Wednesday, August 19, 2020

Join Me For a Don Quixote Readathon


It is time for another reading of  El Ingenioso Hidalgo Don Quixote de la Mancha. I just acquired an audio edition of the Edith Grossman translation (read by George Guidall, one of my favorite audiobooks readers) and it is finally time to dust it off and listen. Yes, I am reading in English. I have never had the patience to read dense prose in Spanish. But I will have a Spanish edition nearby, just in case. 
 


Don Quixote audiobook cover artI have jumped on the Don Quixote bandwagon. It is one of the best books I have ever read. In its day, it was boundary breaker. Nobody had every written like this, especially not in Spain, where one had to be so careful of what one was saying lest one be hauled before the Inquisition. So much of what we take for granted today, was new ground for readers. Ostensibly, the book was written to discredit books of chivalry, the Harlequin Romance novels of the 15th and 16th centuries.
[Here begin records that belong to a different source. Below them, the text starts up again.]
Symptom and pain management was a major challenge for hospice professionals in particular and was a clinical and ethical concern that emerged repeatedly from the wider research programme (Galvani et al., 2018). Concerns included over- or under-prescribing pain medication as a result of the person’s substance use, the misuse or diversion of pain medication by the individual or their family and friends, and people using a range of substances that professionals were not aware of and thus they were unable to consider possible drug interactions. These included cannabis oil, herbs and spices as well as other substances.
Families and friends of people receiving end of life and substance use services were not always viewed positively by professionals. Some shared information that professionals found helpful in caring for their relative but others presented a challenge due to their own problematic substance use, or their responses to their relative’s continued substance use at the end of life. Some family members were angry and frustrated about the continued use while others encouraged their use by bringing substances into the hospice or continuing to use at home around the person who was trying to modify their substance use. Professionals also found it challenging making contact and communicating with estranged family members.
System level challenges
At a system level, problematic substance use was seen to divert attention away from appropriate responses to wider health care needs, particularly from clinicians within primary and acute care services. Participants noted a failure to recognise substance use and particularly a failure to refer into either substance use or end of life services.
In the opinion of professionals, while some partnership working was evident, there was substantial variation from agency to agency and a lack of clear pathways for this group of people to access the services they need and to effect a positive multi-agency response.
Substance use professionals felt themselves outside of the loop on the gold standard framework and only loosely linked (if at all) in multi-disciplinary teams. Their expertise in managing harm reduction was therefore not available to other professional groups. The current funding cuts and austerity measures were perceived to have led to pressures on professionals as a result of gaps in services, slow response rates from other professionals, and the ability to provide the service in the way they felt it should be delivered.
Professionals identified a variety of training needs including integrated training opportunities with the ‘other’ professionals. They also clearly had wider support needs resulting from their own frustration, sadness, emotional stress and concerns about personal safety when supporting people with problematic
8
In truth, discrediting books of chivalry was just the jumping off point for critiquing so much more; speaking through the mind and mouth of a crazy person was just a way of getting passed the censor. Yes, the censors. Every book that was published in Spain had to be approved by the Inquisition before it could be published.
 


If you are reading along with me or when you finally decide that you are going to read it, please do yourself a favor: forget Man of La Mancha; forget what you think you know about the story; forget what you may have seen on TV or in the movies. Go into the reading of it with a blank slate. What you are reading was a new kind of storytelling. The artifices of plot and story arc, setting, character development are new ideas still being defined. The borderlines between fact and fiction are fluid; in fact, in Spanish the word for "story" and the word for "history" are one and the same, historia. This is what the novel looked like in its infancy; it was still learning.